Loading...
Loading...
Speech recognition, text-to-speech, speaker identification, music classification, audio event detection
1,924 datasets
J-HARD-TTS-Eval is a benchmark dataset for evaluating autoregressive Japanese Text-To-Speech models. It focuses on specific failure modes including stability in short sequences, repetition handling, and context completion. The dataset was created by Parakeet-Inc and last updated in January 2026.
StrikerData is an audio dataset containing human speech, environmental noise, and other sound types. It was developed by Strikersoft for research and development in audio and speech technologies. The dataset was last updated on January 22, —.
7 stress-test categories of evaluation samples designed for calculating domain-wise Character Error Rate (CER) scores. The dataset contains unique sentence-language pairs to ensure clean metrics for Text-to-Speech (TTS) robustness testing.
Test_Music is a dataset hosted on Kaggle. The dataset's specific content, size, and origin are not detailed in the available metadata. Further details about the data's creation, scope, and structure require verification after download.
An audio dataset titled 'music-model-h5' is hosted on Kaggle. The dataset's specific content, size, and structure are not detailed in the provided metadata. Its platform tags suggest it is related to machine learning and audio processing.
DailyTalkEdit provides paired original and modified audio files from dialogues, with annotations for modified time ranges and semantic influence. The dataset, created by wsntxxn, was last updated on Hugging Face in February 2026. It includes separate audio segments for modified utterances and structured metadata files for training, validation, and testing splits.
A text dataset containing Bengali language content, likely annotated for hate speech detection. It is hosted on the Kaggle platform. The dataset's author, size, and specific annotation schema are not provided in the available metadata.
A GAMETES dataset for evaluating genetic association methods, focusing on heterogeneity. The dataset name indicates it contains 20 attributes and has a heritability parameter of 0.4.
RTTS_COCO is a dataset hosted on Kaggle. The title suggests it contains images related to road traffic and transportation scenes, likely formatted in the COCO annotation style. Its specific contents, scale, and origin require verification after download.
NASA ASRS raw batch export from the DFOnline system, intended as input for an ETL pipeline. The dataset covers aviation safety reports submitted over a 20-year period from 2005 to 2025. Its specific contents, such as report narratives or coded fields, must be inferred from the source system.
Indic TTS Checkpoint Session3 is a dataset published on Kaggle. The title suggests it contains model checkpoint files for a text-to-speech system focused on Indic languages. The dataset's specific content, size, and structure require verification after download due to minimal provided metadata.
Indic TTS Merged Arrow is a dataset published on Kaggle. The title suggests it contains data for text-to-speech synthesis, likely for languages from the Indian subcontinent. Metadata is minimal; the actual content, scale, and structure require verification after download.
100 female voice audio clips generated using Qwen3-TTS, based on the public-domain ITA-Corpus Emotion text dataset. The audio is provided in 24kHz mono WAV format, with each voice having a descriptive label.

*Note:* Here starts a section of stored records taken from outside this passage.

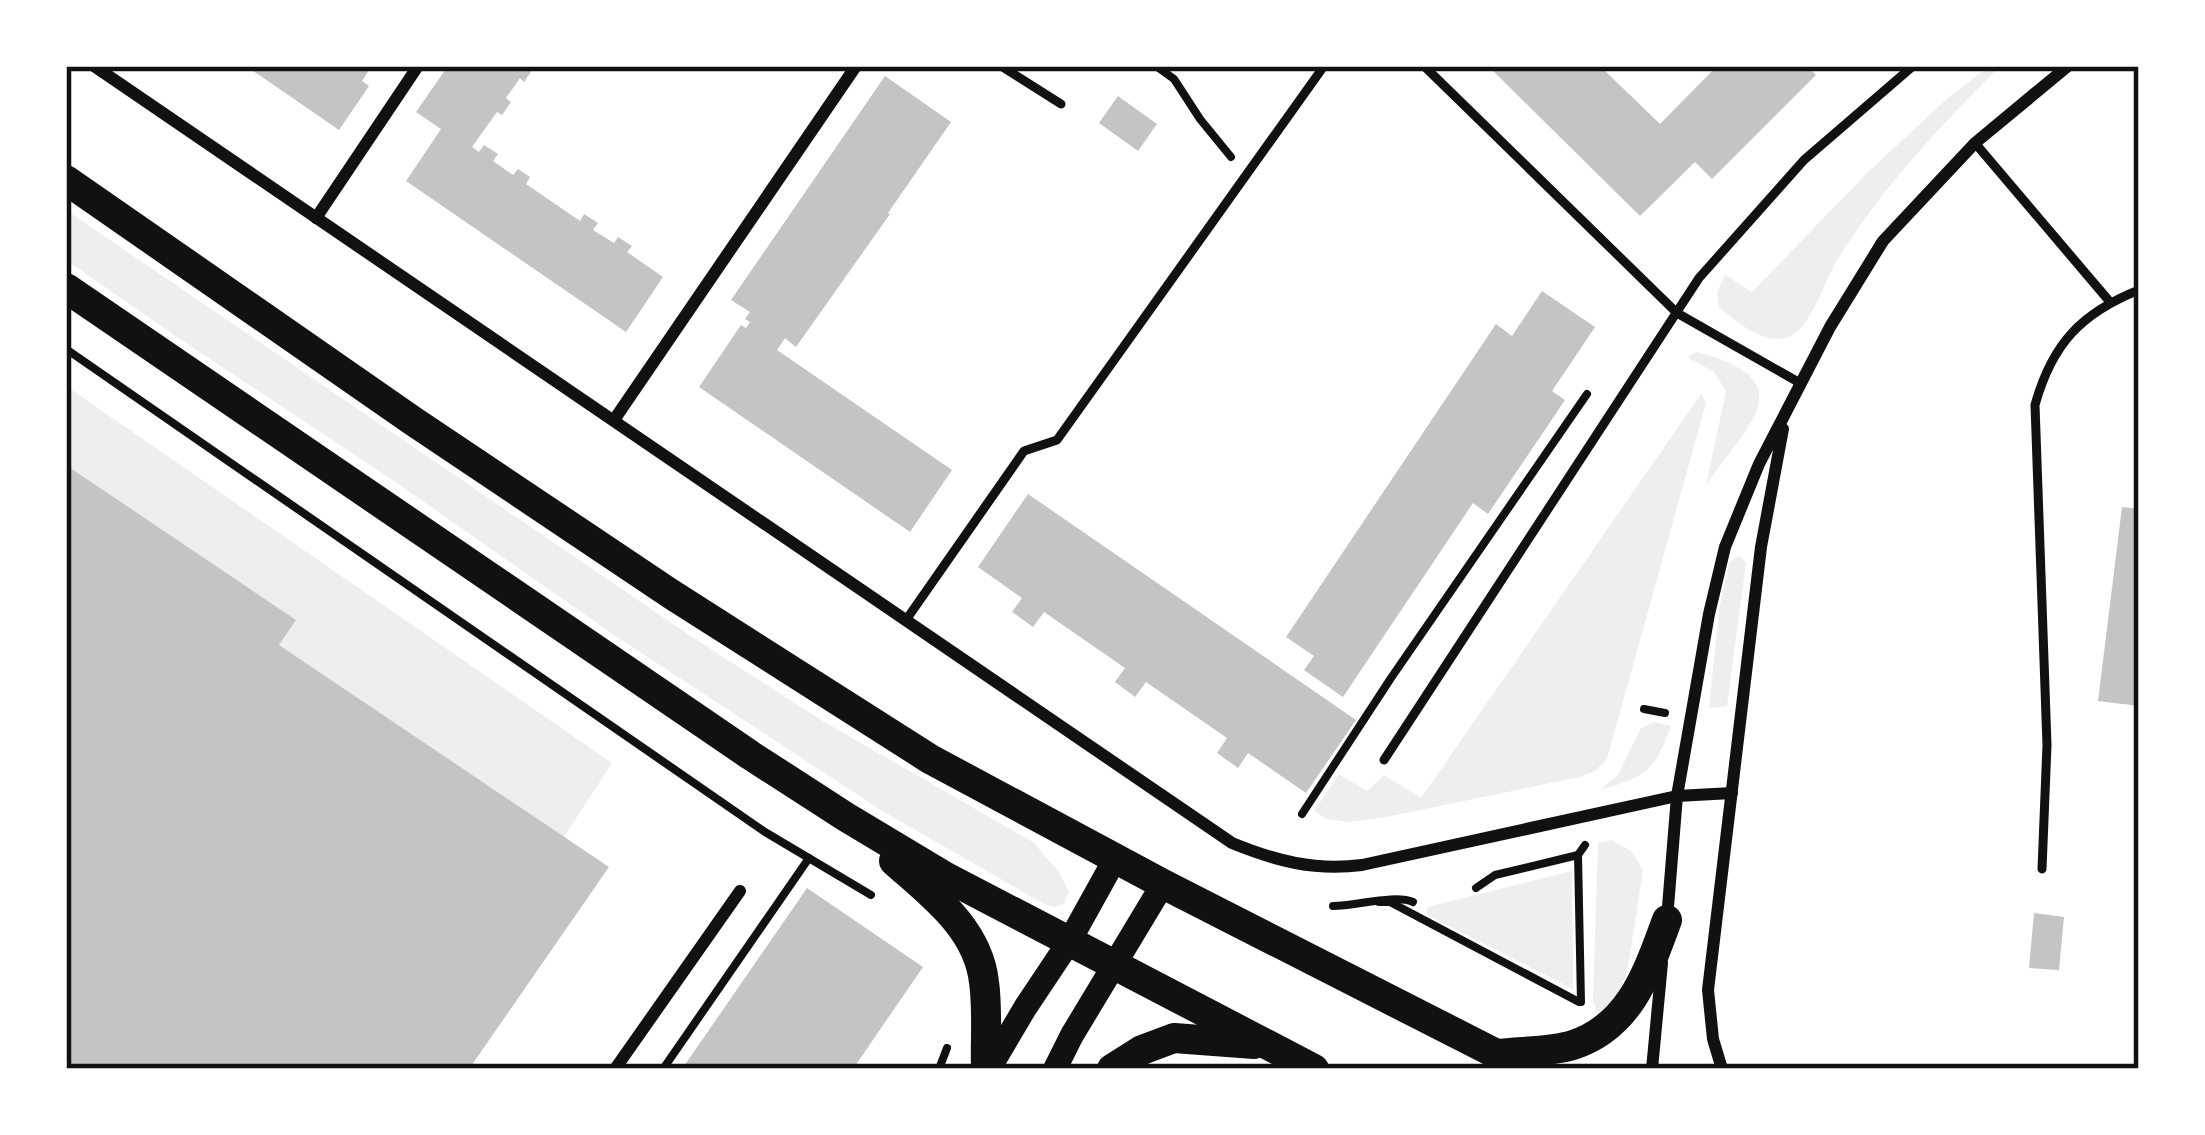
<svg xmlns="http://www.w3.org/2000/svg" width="2205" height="1135" font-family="'Nunito Sans',sans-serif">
  <rect width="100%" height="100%" fill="#fff"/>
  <g fill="#eee">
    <path d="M 1989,66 L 2000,66 C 1941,126 1884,185 1839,257 C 1826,277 1812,325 1791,336 C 1767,348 1737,322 1719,307 L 1717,292 L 1725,275 L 1752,292 L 1869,171 L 1948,98 Z"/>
    <path d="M 66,210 L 698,641 L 826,723 L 1033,842 L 1059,872 L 1069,892 L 1064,904 L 1055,907 L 1044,904 L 884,812 L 614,635 L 394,481 L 177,337 L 66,260 Z"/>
    <path d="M 1697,352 C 1807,381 1746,426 1706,485 L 1726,391 L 1714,372 L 1687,357 Z"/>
    <path d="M 66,386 L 612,763 L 564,837 L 279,645 L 295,620 L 66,465 Z"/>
    <path d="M 1701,394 L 1706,403 L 1607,759 L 1595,771 L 1580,777 L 1386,817 L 1349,822 L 1327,819 L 1314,811 L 1339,774 L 1367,791 L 1384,775 L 1421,798 Z"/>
    <path d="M 1740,556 L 1746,563 L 1727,706 L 1709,708 L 1719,610 L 1729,562 Z"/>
    <path d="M 1655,722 L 1671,726 C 1655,771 1645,777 1600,790 L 1618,775 L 1641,728 Z"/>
    <path d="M 1611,840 L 1631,851 L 1643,870 L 1627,973 L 1615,1001 L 1598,1016 L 1593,1000 L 1598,843 Z"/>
    <path d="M 1572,871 L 1573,989 L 1427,915 L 1427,907 Z"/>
  </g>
  <g fill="#c4c4c4">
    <path d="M 246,66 L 372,66 L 362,81 L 369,86 L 339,130 Z"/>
    <path d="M 448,66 L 528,66 L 532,70 L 524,82 L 520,78 L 506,98 L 511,102 L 502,115 L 497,112 L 472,147 L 479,152 L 484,145 L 498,154 L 493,161 L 513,175 L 518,169 L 530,177 L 526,184 L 580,221 L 584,214 L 598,223 L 593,230 L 614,243 L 618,237 L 632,246 L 627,252 L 663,277 L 626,332 L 406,181 L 441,129 L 416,112 Z"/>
    <path d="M 1488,66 L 1600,66 L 1660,124 L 1717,66 L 1807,66 L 1816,75 L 1712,179 L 1695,162 L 1640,216 Z"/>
    <path d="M 885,76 L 951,122 L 888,213 L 890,214 L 796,347 L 785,338 L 777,350 L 952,470 L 910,532 L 699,387 L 741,325 L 746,328 L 750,322 L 745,319 L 750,312 L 731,300 Z"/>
    <path d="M 1118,96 L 1157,124 L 1138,151 L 1099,123 Z"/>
    <path d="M 1542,291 L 1595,327 L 1552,391 L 1565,400 L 1488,514 L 1473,503 L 1343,697 L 1304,670 L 1314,656 L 1286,637 L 1496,324 L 1512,336 Z"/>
    <path d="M 66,465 L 296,620 L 279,645 L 609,867 L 469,1069 L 66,1069 Z"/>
    <path d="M 1028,494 L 1356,720 L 1306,793 L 1248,753 L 1238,768 L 1217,753 L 1227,738 L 1146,682 L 1135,697 L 1115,682 L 1125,668 L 1044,612 L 1033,627 L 1012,612 L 1022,598 L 978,567 Z"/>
    <path d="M 2122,507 L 2139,509 L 2139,706 L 2098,701 Z"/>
    <path d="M 807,888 L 923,967 L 853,1069 L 682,1069 Z"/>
    <path d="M 2034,913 L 2064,917 L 2059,970 L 2029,968 Z"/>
  </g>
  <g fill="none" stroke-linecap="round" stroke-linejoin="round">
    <g stroke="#111" stroke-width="8">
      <path d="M 1156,66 L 1174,79 L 1200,119 L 1231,157"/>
      <path d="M 66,349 L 765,832 L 871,895"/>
      <path d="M 1644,709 L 1665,713"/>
      <path d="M 1302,814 L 1391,678 L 1587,394"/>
      <path d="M 1476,888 L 1495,875 L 1578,855"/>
      <path d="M 1379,902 L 1390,902 L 1579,1002"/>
      <path d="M 1333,906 C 1356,906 1395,894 1413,902"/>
      <path d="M 1581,1002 L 1578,855 L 1585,845"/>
      <path d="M 663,1069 L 809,858"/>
      <path d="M 939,1069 L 947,1048"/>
    </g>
    <g stroke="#111" stroke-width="9">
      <path d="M 1001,66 L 1061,104"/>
      <path d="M 1424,66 L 1677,313 L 1800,383"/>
      <path d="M 1975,143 L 2110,302"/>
      <path d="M 906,620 L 1024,451 L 1057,440 L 1324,66"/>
      <path d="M 1384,760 L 1699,278 L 1804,160 L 1913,66"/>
      <path d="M 2042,869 L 2047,745 L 2035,405 C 2052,344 2081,313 2139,290"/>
    </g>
    <g stroke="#111" stroke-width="12">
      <path d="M 94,66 L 1232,843 C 1276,861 1314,871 1362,865 L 1677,796 L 1732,793"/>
      <path d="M 316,218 L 418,66"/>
      <path d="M 614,420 L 856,66"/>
      <path d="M 1667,919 L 1677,796 L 1709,614 L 1725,547 L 1759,464 L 1830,327 L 1883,241 L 1975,143 L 2068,66"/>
      <path d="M 615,1069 L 740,891"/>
      <path d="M 1652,1069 L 1662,963"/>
      <path d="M 1722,1069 L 1713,1039 L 1708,990 L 1761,547 L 1783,429"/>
    </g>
    <g stroke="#111" stroke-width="24">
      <path d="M 989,1069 L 1025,1008 L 1069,942 L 1115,859"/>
      <path d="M 1055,1069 L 1072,1035 L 1163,884"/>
    </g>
    <g stroke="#111" stroke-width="30">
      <path d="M 66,180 L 413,421 L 671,594 L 930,759 L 1163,884 L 1526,1069"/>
      <path d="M 66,288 L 750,755 L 846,817 L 946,877 L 1314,1069"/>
      <path d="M 894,861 C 932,895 978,928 984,982 C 988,1010 985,1041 986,1069"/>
      <path d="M 1497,1054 C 1521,1051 1551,1052 1573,1045 C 1631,1026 1648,971 1667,920"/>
      <path d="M 1112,1069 L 1142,1050 L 1174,1038 L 1254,1044"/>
    </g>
  </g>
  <rect width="2205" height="1135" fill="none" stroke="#ffffff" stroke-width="138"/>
  <rect x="69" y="69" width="2067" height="997" fill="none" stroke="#111" stroke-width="4.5"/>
</svg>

Speech recognition data published on Kaggle. The dataset's specific content, scale, and origin are not detailed in the available metadata. Further inspection after download is required to confirm the actual audio files, transcripts, and recording conditions.
An audio dataset titled 'Real World Noise/Music' is hosted on Kaggle. The dataset likely contains recordings of environmental noise and music for analysis. Metadata such as column details, size, and license are currently unknown.

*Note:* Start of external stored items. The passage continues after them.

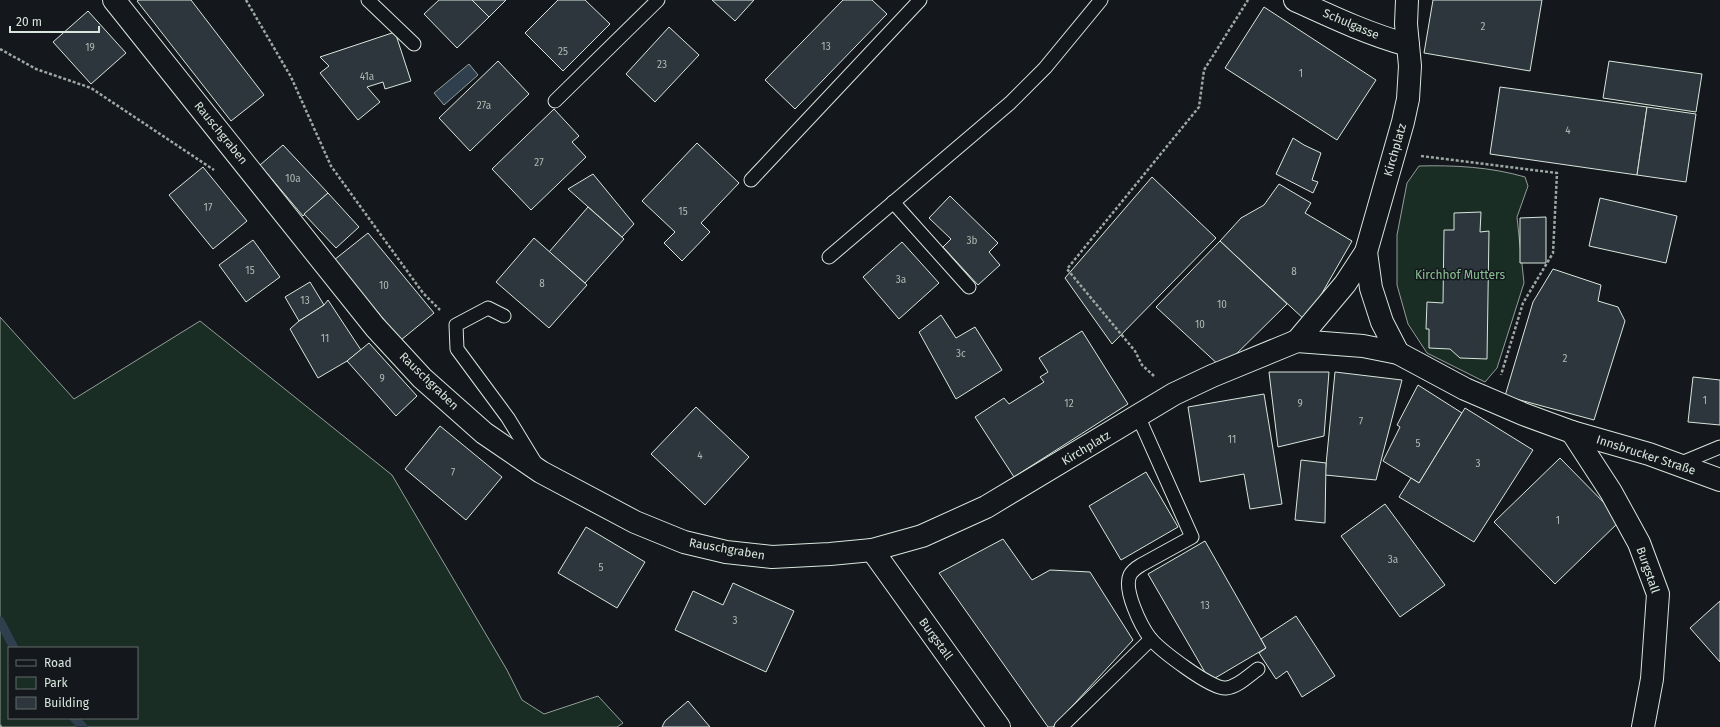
<svg xmlns="http://www.w3.org/2000/svg" width="1720" height="727" font-family="'Fira Sans',sans-serif">
<rect width="100%" height="100%" fill="#14181c"/>
<g fill="#1a2d24" stroke="#939e99" fill-rule="evenodd">
<path d="M1419,166C1454,165 1491,167 1525,177L1528,186L1517,217L1524,283L1497,368L1485,382L1427,353L1408,324L1397,285V235L1407,183Z"/>
<path d="M0,317L74,399L200,321L392,475L507,670L522,700L544,714L598,696L623,723L617,727H0ZM9,648H137V718H9Z"/>
</g>
<path fill="#2f3f4d" stroke="#939e99" d="M469,64L478,75L444,105L434,93Z"/>
<g fill="none" stroke-linecap="round" stroke-linejoin="round">
<g stroke="#2f3f4d" stroke-width="9">
<path d="M0,621L14,648"/>
<path d="M74,718L83,727"/>
</g>
</g>
<g fill="#2c363c" stroke="#d8e6dc">
<path d="M139,0H191L264,95L231,121L137,1Z"/>
<path d="M439,0H472L489,17L457,48L424,14Z"/>
<path d="M472,0H506L489,17Z"/>
<path d="M558,0H585L610,24L563,71L525,33Z"/>
<path d="M712,0H754L735,21Z"/>
<path d="M843,0H872L887,14L795,109L765,80Z"/>
<path d="M1433,0H1542L1530,71L1424,53Z"/>
<path d="M1264,7L1376,80L1337,140L1225,68Z"/>
<path d="M88,11L126,53L91,84L53,42Z"/>
<path d="M669,27L699,55L655,102L626,74Z"/>
<path d="M395,32L411,81L385,89L383,82L367,87L380,102L358,120L320,73L329,66L320,57Z"/>
<path d="M498,61L529,94L470,151L439,118Z"/>
<path d="M1609,61L1702,74L1696,112L1603,98Z"/>
<path d="M1500,87L1647,107L1637,175L1490,154Z"/>
<path d="M1647,107L1696,114L1686,182L1637,175Z"/>
<path d="M554,109L579,136L572,142L586,157L531,210L492,169Z"/>
<path d="M1293,138L1304,145L1321,153L1312,180L1318,182L1313,193L1276,174Z"/>
<path d="M697,143L739,183L701,223L710,232L682,261L664,243L675,232L642,201Z"/>
<path d="M283,145L328,193L303,216L260,165Z"/>
<path d="M203,167L247,221L213,249L169,195Z"/>
<path d="M593,174L634,224L622,237L568,189Z"/>
<path d="M1152,177L1216,238L1112,344L1065,278Z"/>
<path d="M1279,184L1311,203L1305,213L1352,241L1306,321L1220,241L1241,218L1264,205Z"/>
<path d="M328,193L359,227L336,248L304,214Z"/>
<path d="M950,196L998,243L989,252L1000,265L978,285L943,247L951,239L929,218Z"/>
<path d="M1600,198L1677,216L1666,263L1589,246Z"/>
<path d="M588,207L624,239L585,283L549,252Z"/>
<path d="M1481,212L1480,232L1489,231L1487,359L1460,358L1450,349L1429,348V329H1426L1427,302L1443,303L1444,230H1454V213Z"/>
<path d="M1546,217V263H1520V218Z"/>
<path d="M368,233L434,313L401,340L334,260Z"/>
<path d="M534,238L587,285L549,328L496,282Z"/>
<path d="M253,240L280,277L246,302L219,265Z"/>
<path d="M1220,241L1287,304L1222,368L1156,307Z"/>
<path d="M902,242L939,283L899,319L863,277Z"/>
<path d="M1553,269L1601,285L1598,301L1618,307L1625,321L1594,420L1505,396L1533,302Z"/>
<path d="M310,282L324,305L299,321L285,297Z"/>
<path d="M328,300L361,350L347,361L318,378L290,329L299,321L324,305Z"/>
<path d="M941,315L956,338L975,327L1002,370L956,399L919,332Z"/>
<path d="M1082,331L1128,404L1014,477L975,417L1004,398L1009,404L1044,382L1040,377L1048,372L1039,358Z"/>
<path d="M369,343L417,396L396,416L347,361Z"/>
<path d="M1269,372H1329L1324,436L1278,447Z"/>
<path d="M1335,372L1402,380L1376,480L1325,475Z"/>
<path d="M1693,377L1720,380V425L1688,422Z"/>
<path d="M1418,385L1462,413L1419,483L1383,461L1400,427L1397,425Z"/>
<path d="M1264,394L1282,504L1250,509L1244,474L1200,482L1188,407Z"/>
<path d="M696,407L749,457L705,505L651,454Z"/>
<path d="M1465,408L1533,450L1474,542L1399,497L1411,478L1419,483Z"/>
<path d="M440,426L502,477L466,520L405,469Z"/>
<path d="M1560,458L1621,520L1555,584L1494,522Z"/>
<path d="M1301,460L1326,463L1325,523L1295,520Z"/>
<path d="M1146,472L1178,527L1121,560L1089,506Z"/>
<path d="M1385,504L1445,585L1400,617L1341,536Z"/>
<path d="M586,527L645,562L617,608L558,573Z"/>
<path d="M1003,539L1032,580L1050,570L1090,572L1133,640L1053,727H1048L939,573Z"/>
<path d="M1205,541L1266,648L1210,681L1148,574Z"/>
<path d="M733,583L794,611L766,672L675,630L693,591L723,605Z"/>
<path d="M1720,601V662L1690,628Z"/>
<path d="M1296,616L1335,676L1302,697L1287,671L1276,679L1259,653L1266,648L1261,639Z"/>
<path d="M688,701L710,727H662L665,721Z"/>
</g>
<g fill="none" stroke-linecap="round" stroke-linejoin="round">
<defs>
<g id="service">
<path d="M368,0L414,44"/>
<path d="M555,101L658,0"/>
<path d="M751,180L920,0"/>
<path d="M893,202L969,287"/>
<path d="M829,257L1010,103L1045,68L1101,0"/>
<path d="M504,316L488,308L456,325L457,349L508,418L536,464"/>
<path d="M1138,416L1192,537L1141,565C1136,568 1132,571 1130,575C1123,590 1141,626 1150,638C1160,650 1212,690 1226,688C1238,687 1249,675 1258,669"/>
<path d="M1679,464L1720,447"/>
<path d="M1061,727L1151,639"/>
</g>
<g id="minor">
<path d="M1295,0C1332,17 1368,34 1408,45"/>
<path d="M1572,432L1611,492L1639,543L1658,594L1652,679L1643,727"/>
<path d="M872,550L999,727"/>
</g>
<path id="tertiary" d="M114,0L375,327L422,378L484,433L541,472L635,522L684,542L726,552L772,557L830,554L872,550L922,536L986,507L1174,394L1212,376L1297,341"/>
<g id="secondary">
<path d="M1366,252L1371,288L1382,322L1398,353"/>
<path d="M1297,341L1363,346L1398,353L1465,389L1523,414L1572,432L1649,454L1720,480"/>
<path d="M1297,341L1345,284L1366,252L1403,122L1408,99L1410,66L1406,24L1407,0"/>
</g>
</defs>
<use href="#service" stroke="#d8e6dc" stroke-width="15"/>
<use href="#minor" stroke="#d8e6dc" stroke-width="24"/>
<use href="#tertiary" stroke="#d8e6dc" stroke-width="24"/>
<use href="#secondary" stroke="#d8e6dc" stroke-width="24"/>
<g stroke="#9da8a2" stroke-width="2.5" stroke-dasharray="3 2" stroke-linecap="butt">
<path d="M246,0L291,77L331,166L423,293L440,310"/>
<path d="M0,49L36,69L91,88L214,170"/>
<path d="M1421,156L1557,173L1553,253L1523,303L1501,375"/>
<path d="M1154,376L1142,365L1135,351L1067,269L1199,107L1204,70L1248,0"/>
<path d="M0,725L1,727"/>
</g>
<use href="#service" stroke="#14181c" stroke-width="13"/>
<use href="#minor" stroke="#14181c" stroke-width="22"/>
<use href="#tertiary" stroke="#14181c" stroke-width="22"/>
<use href="#secondary" stroke="#14181c" stroke-width="22"/>
</g>
<g text-anchor="middle" dominant-baseline="central" stroke-width="3" stroke-linejoin="round" paint-order="stroke">
<g font-size="10" fill="#adbab4">
<text x="1483" y="27">2</text>
<text x="826" y="47">13</text>
<text x="90" y="48">19</text>
<text x="563" y="52">25</text>
<text x="662" y="65">23</text>
<text x="1301" y="74">1</text>
<text x="367" y="77">41a</text>
<text x="484" y="106">27a</text>
<text x="1568" y="131">4</text>
<text x="539" y="163">27</text>
<text x="293" y="179">10a</text>
<text x="208" y="208">17</text>
<text x="683" y="212">15</text>
<text x="972" y="241">3b</text>
<text x="250" y="271">15</text>
<text x="1294" y="272">8</text>
<text x="901" y="280">3a</text>
<text x="542" y="284">8</text>
<text x="384" y="286">10</text>
<text x="305" y="301">13</text>
<text x="1222" y="305">10</text>
<text x="1200" y="325">10</text>
<text x="325" y="339">11</text>
<text x="961" y="354">3c</text>
<text x="1565" y="359">2</text>
<text x="382" y="379">9</text>
<text x="1705" y="401">1</text>
<text x="1069" y="404">12</text>
<text x="1300" y="404">9</text>
<text x="1361" y="422">7</text>
<text x="1232" y="440">11</text>
<text x="1418" y="444">5</text>
<text x="700" y="456">4</text>
<text x="1478" y="464">3</text>
<text x="453" y="473">7</text>
<text x="1558" y="521">1</text>
<text x="1393" y="560">3a</text>
<text x="601" y="568">5</text>
<text x="1205" y="606">13</text>
<text x="735" y="621">3</text>
</g>
<g font-size="12" fill="#d8e6dc" stroke="#14181c">
<text transform="translate(1351 24) rotate(23)">Schulgasse</text>
<text transform="translate(221 133) rotate(51)">Rauschgraben</text>
<text transform="translate(1395 150) rotate(-74)">Kirchplatz</text>
<text transform="translate(429 381) rotate(44)">Rauschgraben</text>
<text transform="translate(1086 448) rotate(-31)">Kirchplatz</text>
<text transform="translate(1646 455) rotate(18)">Innsbrucker Straße</text>
<text transform="translate(727 549) rotate(10)">Rauschgraben</text>
<text transform="translate(1648 570) rotate(71)">Burgstall</text>
<text transform="translate(936 639) rotate(54)">Burgstall</text>
</g>
<g font-size="12" fill="#8ac095" stroke="#14181c">
<text x="1460" y="275">Kirchhof Mutters</text>
</g>
</g>
<rect x="8" y="647" width="130" height="72" fill="#14181c" stroke="#626a69"/>
<rect x="16" y="660" width="20" height="6" fill="#14181c" stroke="#626a69"/>
<text x="44" y="667" font-size="12" fill="#d8e6dc">Road</text>
<rect x="16" y="677" width="20" height="12" fill="#1a2d24" stroke="#626a69"/>
<text x="44" y="687" font-size="12" fill="#d8e6dc">Park</text>
<rect x="16" y="697" width="20" height="12" fill="#2c363c" stroke="#626a69"/>
<text x="44" y="707" font-size="12" fill="#d8e6dc">Building</text>
<path d="M10 26v6h89v-6" fill="none" stroke="#d8e6dc" stroke-width="2"/>
<text x="16" y="26" font-size="12" fill="#d8e6dc" stroke="#14181c" stroke-width="3" paint-order="stroke">20 m</text>
</svg>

Sam Wake Word is a dataset uploaded to Hugging Face by author sh1vam10. The dataset's platform tags indicate it contains audio and text modalities, likely for wake word or keyword spotting tasks. It was last updated on March 20, 2026.
TAPS: Throat and Acoustic Paired Speech Dataset is a standardized corpus for deep learning-based speech enhancement, specifically targeting throat microphone recordings. The dataset provides paired recordings from 60 native Korean speakers, designed to address the high-frequency attenuation in throat mics caused by the low-pass filtering effect of skin and tissue.
Kaggle hosts a dataset titled 'music_file'. The dataset likely contains audio files related to music. Metadata is minimal; the specific content, scale, and origin require verification after download.
Audio recordings of general utterances feature Hindi speakers from India. The dataset's size, collection date, and creator are not specified in the provided metadata. It is hosted on the Kaggle platform.
A collection of French-language audio recordings from a medical call center. The dataset is hosted on Kaggle and is intended for speech processing tasks in the healthcare sector. Specific details on size, creation date, and authorship are not provided.